EEN is a private for-profit organization that provides people with information in disaster situations. Members register on the EEN Web site and receive updates from municipalities about the status of the county they are registered for, EEN President Skip Tamargo said.

EEN gets its updates from a variety of sources including the National Weather Service, U.S. Geological Service and the Red Cross, Tamargo said.

He said the service has a membership in the hundreds of thousands, but could not give an exact number because membership is always changing.

The organizations’ e-mail updates do not usually include national news information, but in the case of the Sept. 11 terrorist attacks EEN sent members updates on the events and a list of Web sites that were not overcrowded, such as CNN.com, Tamargo said.

Before the attacks, the majority of EEN’s members were concentrated in Florida and California, regions that are known for natural disasters, Tamargo said. Since the terrorist acts, membership has increased by the thousands in places like New York, Tamargo said.

“The attacks have heightened everyone’s awareness,” Tamargo said.
To help with the relief effort, EEN is donating 25 cents for every person who registers on the network to the American Red Cross, Tamargo said.

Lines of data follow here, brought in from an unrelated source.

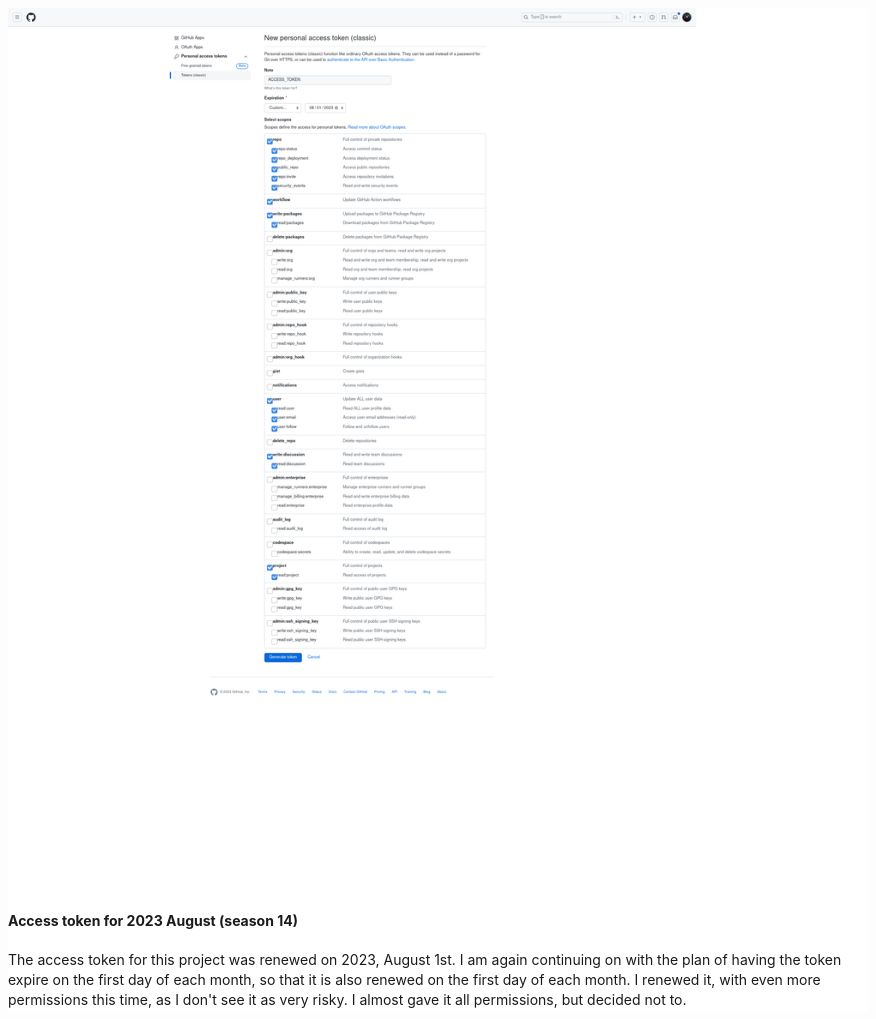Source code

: ![/Seasons/13/ACCESS_TOKEN/GitHub_Stats_A_ACCESS_TOKEN_2023-07-01_Season13.png](/Seasons/13/ACCESS_TOKEN/GitHub_Stats_A_ACCESS_TOKEN_2023-07-01_Season13.png)

</details>

#### Access token for 2023 August (season 14)

The access token for this project was renewed on 2023, August 1st. I am again continuing on with the plan of having the token expire on the first day of each month, so that it is also renewed on the first day of each month. I renewed it, with even more permissions this time, as I don't see it as very risky. I almost gave it all permissions, but decided not to.
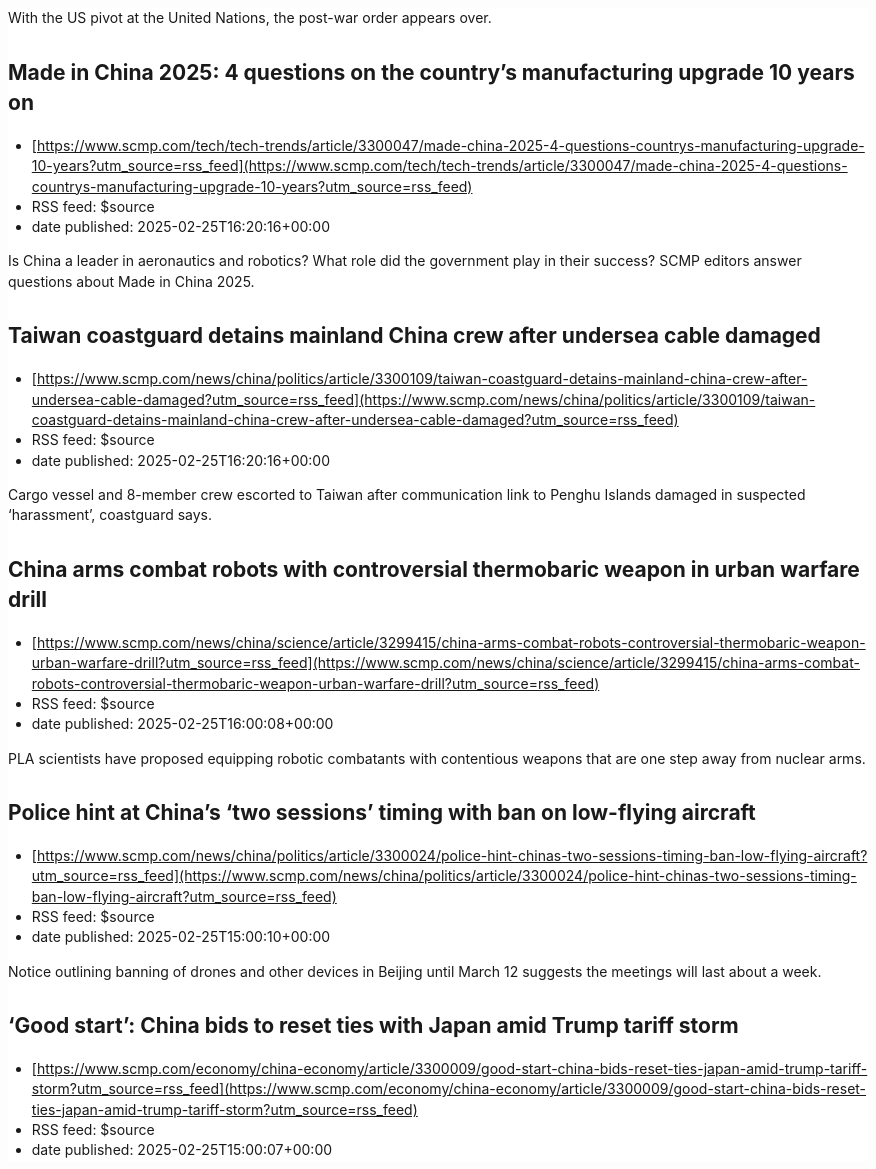 With the US pivot at the United Nations, the post-war order appears over.

## Made in China 2025: 4 questions on the country’s manufacturing upgrade 10 years on
 - [https://www.scmp.com/tech/tech-trends/article/3300047/made-china-2025-4-questions-countrys-manufacturing-upgrade-10-years?utm_source=rss_feed](https://www.scmp.com/tech/tech-trends/article/3300047/made-china-2025-4-questions-countrys-manufacturing-upgrade-10-years?utm_source=rss_feed)
 - RSS feed: $source
 - date published: 2025-02-25T16:20:16+00:00

Is China a leader in aeronautics and robotics? What role did the government play in their success? SCMP editors answer questions about Made in China 2025.

## Taiwan coastguard detains mainland China crew after undersea cable damaged
 - [https://www.scmp.com/news/china/politics/article/3300109/taiwan-coastguard-detains-mainland-china-crew-after-undersea-cable-damaged?utm_source=rss_feed](https://www.scmp.com/news/china/politics/article/3300109/taiwan-coastguard-detains-mainland-china-crew-after-undersea-cable-damaged?utm_source=rss_feed)
 - RSS feed: $source
 - date published: 2025-02-25T16:20:16+00:00

Cargo vessel and 8-member crew escorted to Taiwan after communication link to Penghu Islands damaged in suspected ‘harassment’, coastguard says.

## China arms combat robots with controversial thermobaric weapon in urban warfare drill
 - [https://www.scmp.com/news/china/science/article/3299415/china-arms-combat-robots-controversial-thermobaric-weapon-urban-warfare-drill?utm_source=rss_feed](https://www.scmp.com/news/china/science/article/3299415/china-arms-combat-robots-controversial-thermobaric-weapon-urban-warfare-drill?utm_source=rss_feed)
 - RSS feed: $source
 - date published: 2025-02-25T16:00:08+00:00

PLA scientists have proposed equipping robotic combatants with contentious weapons that are one step away from nuclear arms.

## Police hint at China’s ‘two sessions’ timing with ban on low-flying aircraft
 - [https://www.scmp.com/news/china/politics/article/3300024/police-hint-chinas-two-sessions-timing-ban-low-flying-aircraft?utm_source=rss_feed](https://www.scmp.com/news/china/politics/article/3300024/police-hint-chinas-two-sessions-timing-ban-low-flying-aircraft?utm_source=rss_feed)
 - RSS feed: $source
 - date published: 2025-02-25T15:00:10+00:00

Notice outlining banning of drones and other devices in Beijing until March 12 suggests the meetings will last about a week.

## ‘Good start’: China bids to reset ties with Japan amid Trump tariff storm
 - [https://www.scmp.com/economy/china-economy/article/3300009/good-start-china-bids-reset-ties-japan-amid-trump-tariff-storm?utm_source=rss_feed](https://www.scmp.com/economy/china-economy/article/3300009/good-start-china-bids-reset-ties-japan-amid-trump-tariff-storm?utm_source=rss_feed)
 - RSS feed: $source
 - date published: 2025-02-25T15:00:07+00:00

EEN was founded in 1999 after one million people were mandated to leave their homes in northeast Florida because of the disaster caused by Hurricane Floyd, Tamargo said. After seeing the logistical problems of moving and informing such a large group of people Tamargo decided that people needed to be able to receive up to date information and e-mail was the best way to do this, Tamargo said.